The others are biological, which is: PD-L1 is not a static marker and it’s not homogeneous. It’s not that you sample one bit, a tiny piece of tumor, at one moment in time and that is universally reflective of the PD-L1 status for that patient. We know it’s dynamic. It’s an interferon gamma responsive gene. As immuno-filtration differs, either over time or over space, in different spots of the same tumor or in different tumors within the body, there will be different levels of PD-L1 expression. So, capturing this one moment in time with the biopsies is a challenge. Those are the challenges.

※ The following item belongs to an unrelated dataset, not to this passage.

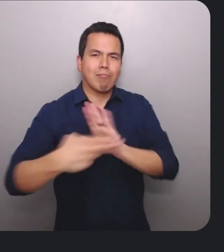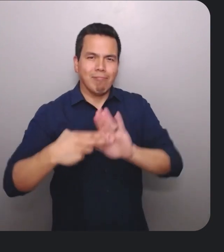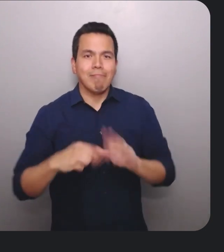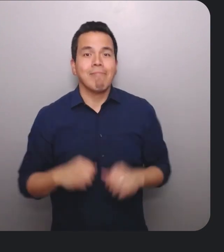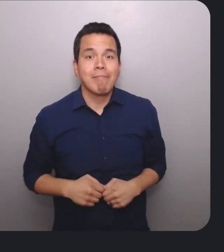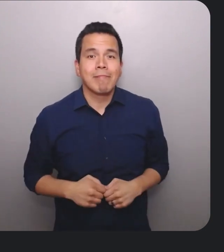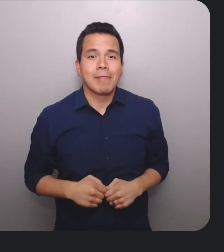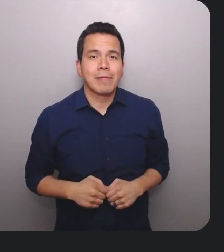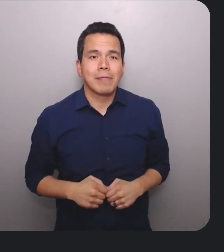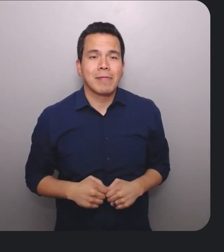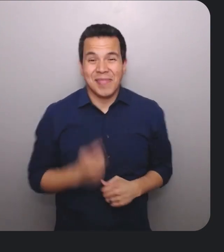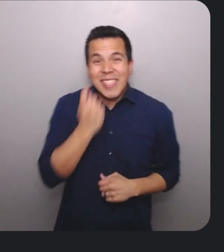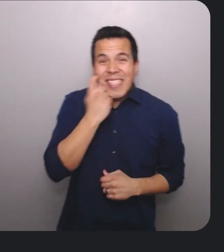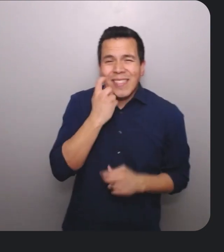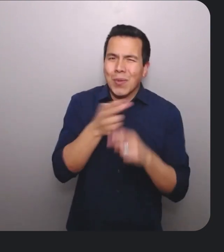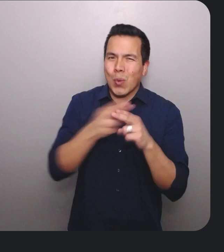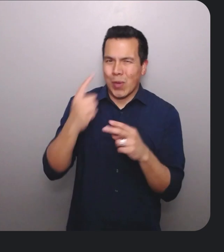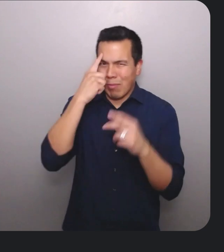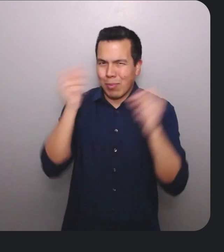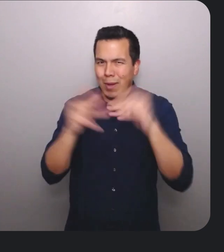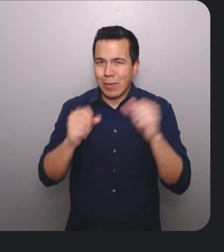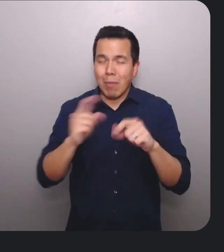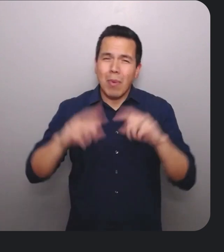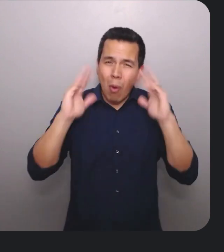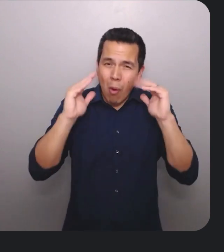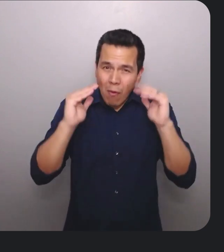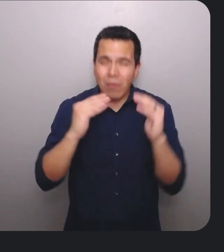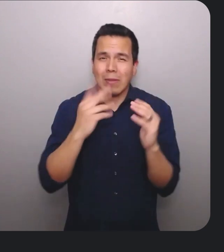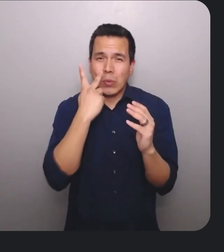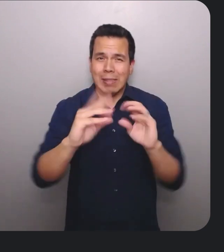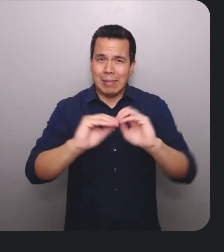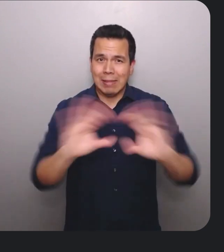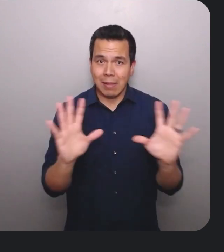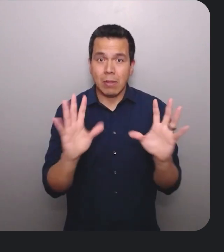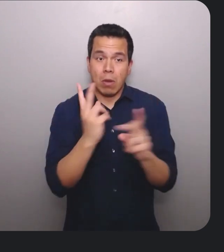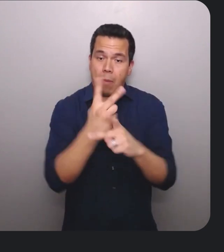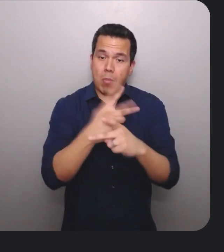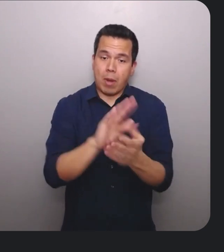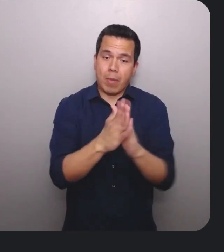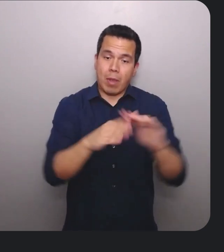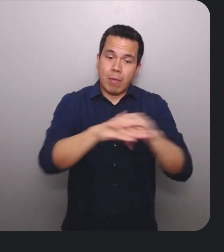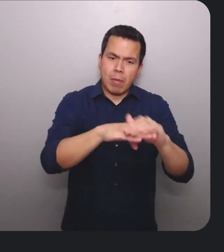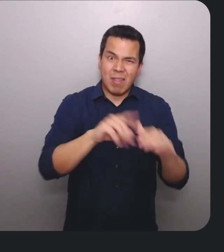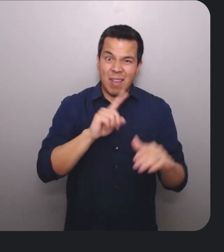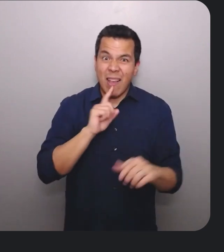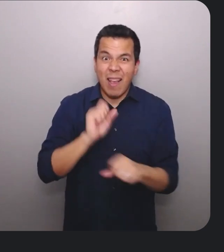just a quick design brainstorm, but hopefully it is now evident how making a product accessible actually creates a unique journey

In RCC, it’s my impression of an aggregate of these studies that, again, PD-L1 is not inert. It’s not that PD-L1 has zero impact. As we look across studies, especially the more modern checkpoint therapy trials in the frontline, I would say we see some enrichment in my eyes for PD-L1-positive patients, slightly higher response rates, better responses, better survival, these sorts of things, in that PD-L1-positive population, but it doesn’t rise to the level of a discriminant biomarker. When we talk about biomarkers, really what we want is EGFR, right? We want something where we get a test and it says positive or negative, and we know that if it’s positive, it has a high likelihood of working, and if it’s negative, it’s probably not worth giving. PD-L1 comes nowhere close to that level in kidney cancer. I think that’s been the challenge, and when we think about both the technical and the biological issues, I think it kind of makes sense in that context.